● CONSIGNE 1:
Répondez à ces questions à partir du texte sur l'Académie française, en marquant vos réponses de la même façon :
(a) En quelle année paraît le livre d'Arthur Barbat de Bignicourt ?
(b) Sous quel pseudonyme ce livre est-il publié ?
(c) Dans quel journal Les Mystères de Paris ont-ils d'abord été publiés ?
● CONSIGNE 2: Donnez tous les académiciens nommés dans le texte sur l'Académie française.
● CONSIGNE 3: Résumez en une phrase le paragraphe du texte sur l'Académie française qui commence par « En 1844, sous le pseudonyme », en gardant ses faits principaux.

Cousin et les mystères de l’Académie française

En 1844, sous le pseudonyme d'Arthur de Drosnay, paraît, d'Arthur Barbat de Bignicourt [1824-1888], un livre d'anecdotes, intitulé "Les petits mystères de l'Académie française : révélations d'un envieux." Il y trace, à charge, les portraits des quarante académiciens : successivement, dans le désordre évoqué du hasard : Ballanche, Cousin, Nodier, Patin, Chateaubriand, etc.

Il fut un temps où le mot à la mode était «Physiologie». Qu'on songe à l'essai de Balzac, paru en 1829, intitulé Physiologie du Mariage, ou méditations de philosophie éclectique, sur le bonheur et le malheur conjugal, publiées par un jeune célibataire.
  
Vers 1840, le nouveau mot à la mode est «Mystère». Mis en avant par le roman d'Eugène Sue, Les Mystères de Paris, publié d'abord dans le Journal des Débats [1842-1843].

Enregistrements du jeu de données
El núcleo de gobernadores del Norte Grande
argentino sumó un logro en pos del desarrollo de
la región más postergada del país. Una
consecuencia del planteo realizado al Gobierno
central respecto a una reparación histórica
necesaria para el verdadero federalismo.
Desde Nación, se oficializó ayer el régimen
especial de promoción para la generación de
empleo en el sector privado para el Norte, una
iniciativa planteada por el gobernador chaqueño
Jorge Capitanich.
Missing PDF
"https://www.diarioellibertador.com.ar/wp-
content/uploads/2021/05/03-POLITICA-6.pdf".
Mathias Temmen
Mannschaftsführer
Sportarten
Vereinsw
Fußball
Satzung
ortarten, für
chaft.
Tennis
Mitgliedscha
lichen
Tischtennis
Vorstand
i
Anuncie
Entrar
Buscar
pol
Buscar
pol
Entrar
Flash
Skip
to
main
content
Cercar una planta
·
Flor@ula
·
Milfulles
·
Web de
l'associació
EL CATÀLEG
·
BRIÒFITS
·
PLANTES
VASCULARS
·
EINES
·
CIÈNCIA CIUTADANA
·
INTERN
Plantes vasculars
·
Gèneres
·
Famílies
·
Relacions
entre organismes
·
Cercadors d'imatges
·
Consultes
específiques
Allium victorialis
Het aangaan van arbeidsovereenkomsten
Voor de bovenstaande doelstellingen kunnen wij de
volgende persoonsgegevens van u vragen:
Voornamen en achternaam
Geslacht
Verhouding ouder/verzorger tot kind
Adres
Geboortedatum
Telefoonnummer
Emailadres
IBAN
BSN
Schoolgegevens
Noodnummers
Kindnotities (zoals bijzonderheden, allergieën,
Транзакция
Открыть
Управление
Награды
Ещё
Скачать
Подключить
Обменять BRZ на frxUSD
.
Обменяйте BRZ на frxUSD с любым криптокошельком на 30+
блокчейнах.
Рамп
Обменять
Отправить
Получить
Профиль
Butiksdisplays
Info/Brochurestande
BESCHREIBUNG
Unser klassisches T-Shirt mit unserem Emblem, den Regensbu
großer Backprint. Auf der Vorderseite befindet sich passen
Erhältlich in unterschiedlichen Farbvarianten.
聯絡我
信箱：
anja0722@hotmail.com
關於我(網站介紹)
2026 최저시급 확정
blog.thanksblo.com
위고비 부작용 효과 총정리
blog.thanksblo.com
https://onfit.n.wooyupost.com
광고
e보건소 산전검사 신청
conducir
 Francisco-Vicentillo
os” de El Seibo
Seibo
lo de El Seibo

● RÉSULTAT 1:
(a) En 1844.
(b) Arthur de Drosnay.
(c) Le Journal des Débats.

● RÉSULTAT 2: Ballanche, Cousin, Nodier, Patin, Chateaubriand

● RÉSULTAT 3: En 1844, Arthur Barbat de Bignicourt (1824-1888) publie sous le pseudonyme d'Arthur de Drosnay « Les petits mystères de l'Académie française : révélations d'un envieux », un livre d'anecdotes qui trace à charge les portraits des quarante académiciens, dans l'ordre du hasard : Ballanche, Cousin, Nodier, Patin, Chateaubriand, etc.